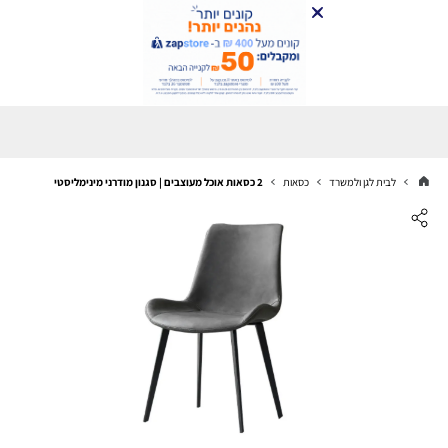
לבית לגן ולמשרד
כסאות
2 כסאות אוכל מעוצבים | סגנון מודרני מינימליסטי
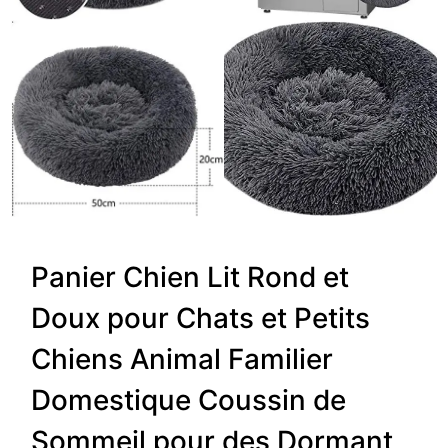
Panier Chien Lit Rond et
Doux pour Chats et Petits
Chiens Animal Familier
Domestique Coussin de
Sommeil pour des Dormant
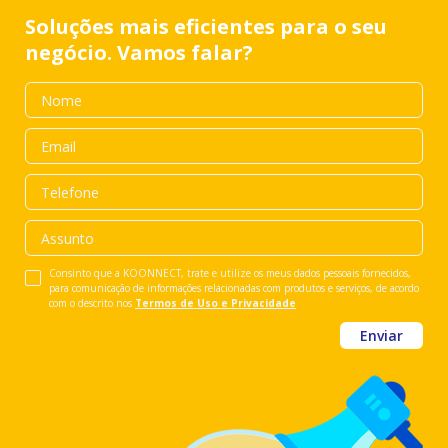
Soluções mais eficientes para o seu
negócio. Vamos falar?
Consinto que a KOONNECT, trate e utilize os meus dados pessoais fornecidos,
para comunicação de informações relacionadas com produtos e serviços, de acordo
com o descrito nos
Termos de Uso e Privacidade
Enviar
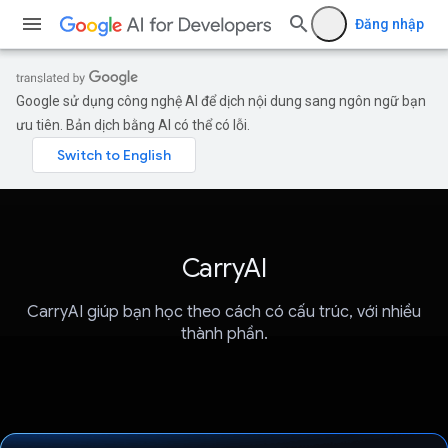
Đăng nhập
Google sử dụng công nghệ AI để dịch nội dung sang ngôn ngữ bạn
ưu tiên. Bản dịch bằng AI có thể có lỗi.
CarryAI
CarryAI giúp bạn học theo cách có cấu trúc, với nhiều
thành phần.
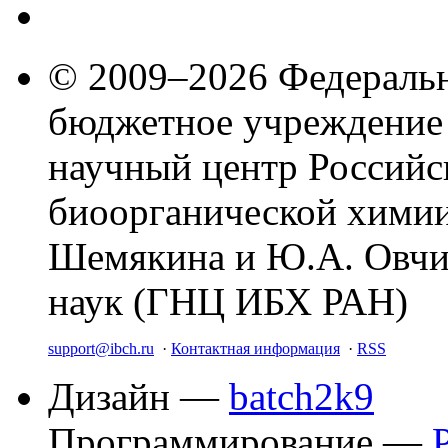
© 2009–2026 Федеральн
бюджетное учреждение
научный центр Российс
биоорганической химии
Шемякина и Ю.А. Овчи
наук (ГНЦ ИБХ РАН)
support@ibch.ru
·
Контактная информация
·
RSS
Дизайн —
batch2k9
Программирование —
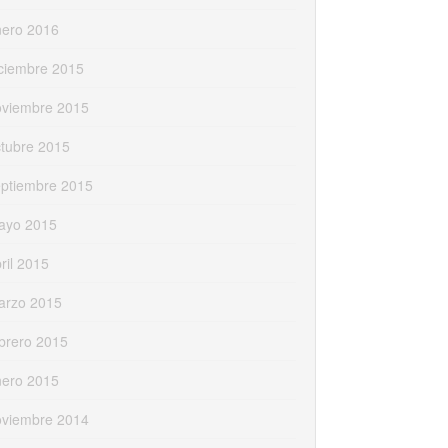
nero 2016
ciembre 2015
oviembre 2015
tubre 2015
eptiembre 2015
ayo 2015
ril 2015
arzo 2015
brero 2015
nero 2015
oviembre 2014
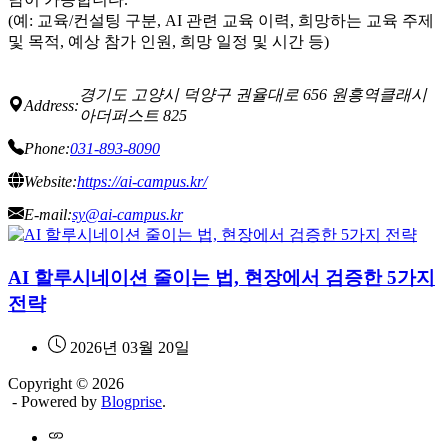
(예: 교육/컨설팅 구분, AI 관련 교육 이력, 희망하는 교육 주제
및 목적, 예상 참가 인원, 희망 일정 및 시간 등)
경기도 고양시 덕양구 권율대로 656 원흥역클래시
Address:
아더퍼스트 825
Phone:
031-893-8090
Website:
https://ai-campus.kr/
E-mail:
sy@ai-campus.kr
AI 할루시네이션 줄이는 법, 현장에서 검증한 5가지
전략
2026년 03월 20일
Copyright © 2026
- Powered by
Blogprise
.
Home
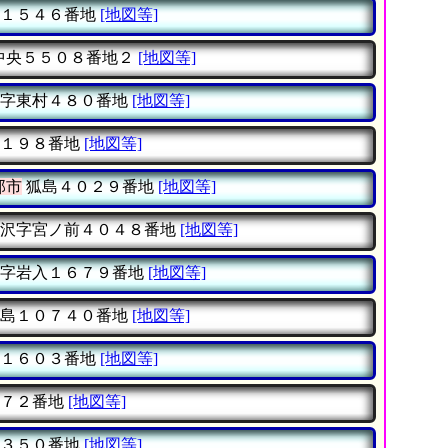
１５４６番地
[地図等]
中央５５０８番地２
[地図等]
字東村４８０番地
[地図等]
１９８番地
[地図等]
那市
狐島４０２９番地
[地図等]
沢字宮ノ前４０４８番地
[地図等]
字岩入１６７９番地
[地図等]
島１０７４０番地
[地図等]
１６０３番地
[地図等]
７２番地
[地図等]
３５０番地
[地図等]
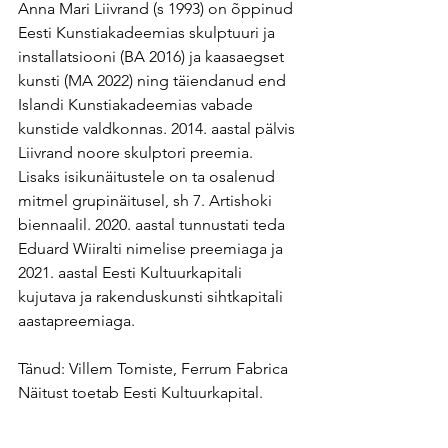
Anna Mari Liivrand (s 1993) on õppinud 
Eesti Kunstiakadeemias skulptuuri ja 
installatsiooni (BA 2016) ja kaasaegset 
kunsti (MA 2022) ning täiendanud end 
Islandi Kunstiakadeemias vabade 
kunstide valdkonnas. 2014. aastal pälvis 
Liivrand noore skulptori preemia. 
Lisaks isikunäitustele on ta osalenud 
mitmel grupinäitusel, sh 7. Artishoki 
biennaalil. 2020. aastal tunnustati teda 
Eduard Wiiralti nimelise preemiaga ja 
2021. aastal Eesti Kultuurkapitali 
kujutava ja rakenduskunsti sihtkapitali 
aastapreemiaga.
Tänud: Villem Tomiste, Ferrum Fabrica
Näitust toetab Eesti Kultuurkapital.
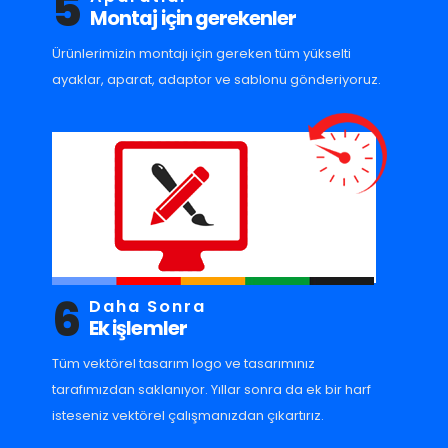
5
Montaj için gerekenler
Ürünlerimizin montajı için gereken tüm yükselti
ayaklar, aparat, adaptor ve sablonu gönderiyoruz.
6
Daha Sonra
Ek işlemler
Tüm vektörel tasarım logo ve tasarımınız
tarafımızdan saklanıyor. Yıllar sonra da ek bir harf
isteseniz vektörel çalışmanızdan çıkartırız.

==========

| What is being asked |
Rewrite the records from the line with "Soluções mais eficientes para o seu" to the line with "Näitust toetab Eesti Kultuurkapital." as a JSON list of strings, one string per line and no blank lines. Leave out the lines that stand for pictures.

| Output for this exercise |
[
  "Soluções mais eficientes para o seu",
  "negócio. Vamos falar?",
  "Consinto que a KOONNECT, trate e utilize os meus dados pessoais fornecidos,",
  "para comunicação de informações relacionadas com produtos e serviços, de acordo",
  "com o descrito nos",
  "Termos de Uso e Privacidade",
  "Enviar",
  "Đăng nhập",
  "Google sử dụng công nghệ AI để dịch nội dung sang ngôn ngữ bạn",
  "ưu tiên. Bản dịch bằng AI có thể có lỗi.",
  "CarryAI",
  "CarryAI giúp bạn học theo cách có cấu trúc, với nhiều",
  "thành phần.",
  "© 2009–2026 Федеральн",
  "бюджетное учреждение",
  "научный центр Российс",
  "биоорганической химии",
  "Шемякина и Ю.А. Овчи",
  "наук (ГНЦ ИБХ РАН)",
  "support@ibch.ru",
  "·",
  "Контактная информация",
  "·",
  "RSS",
  "Дизайн —",
  "batch2k9",
  "Программирование —",
  "nero 2016",
  "ciembre 2015",
  "oviembre 2015",
  "tubre 2015",
  "eptiembre 2015",
  "ayo 2015",
  "ril 2015",
  "arzo 2015",
  "brero 2015",
  "nero 2015",
  "oviembre 2014",
  "(예: 교육/컨설팅 구분, AI 관련 교육 이력, 희망하는 교육 주제",
  "및 목적, 예상 참가 인원, 희망 일정 및 시간 등)",
  "경기도 고양시 덕양구 권율대로 656 원흥역클래시",
  "Address:",
  "아더퍼스트 825",
  "Phone:",
  "031-893-8090",
  "Website:",
  "https://ai-campus.kr/",
  "E-mail:",
  "sy@ai-campus.kr",
  "AI 할루시네이션 줄이는 법, 현장에서 검증한 5가지",
  "전략",
  "2026년 03월 20일",
  "Copyright © 2026",
  "- Powered by",
  "Blogprise",
  ".",
  "Home",
  "１５４６番地",
  "[地図等]",
  "中央５５０８番地２",
  "[地図等]",
  "字東村４８０番地",
  "[地図等]",
  "１９８番地",
  "[地図等]",
  "那市",
  "狐島４０２９番地",
  "[地図等]",
  "沢字宮ノ前４０４８番地",
  "[地図等]",
  "字岩入１６７９番地",
  "[地図等]",
  "島１０７４０番地",
  "[地図等]",
  "１６０３番地",
  "[地図等]",
  "７２番地",
  "[地図等]",
  "３５０番地",
  "[地図等]",
  "Anna Mari Liivrand (s 1993) on õppinud ",
  "Eesti Kunstiakadeemias skulptuuri ja ",
  "installatsiooni (BA 2016) ja kaasaegset ",
  "kunsti (MA 2022) ning täiendanud end ",
  "Islandi Kunstiakadeemias vabade ",
  "kunstide valdkonnas. 2014. aastal pälvis ",
  "Liivrand noore skulptori preemia. ",
  "Lisaks isikunäitustele on ta osalenud ",
  "mitmel grupinäitusel, sh 7. Artishoki ",
  "biennaalil. 2020. aastal tunnustati teda ",
  "Eduard Wiiralti nimelise preemiaga ja ",
  "2021. aastal Eesti Kultuurkapitali ",
  "kujutava ja rakenduskunsti sihtkapitali ",
  "aastapreemiaga.",
  "Tänud: Villem Tomiste, Ferrum Fabrica",
  "Näitust toetab Eesti Kultuurkapital."
]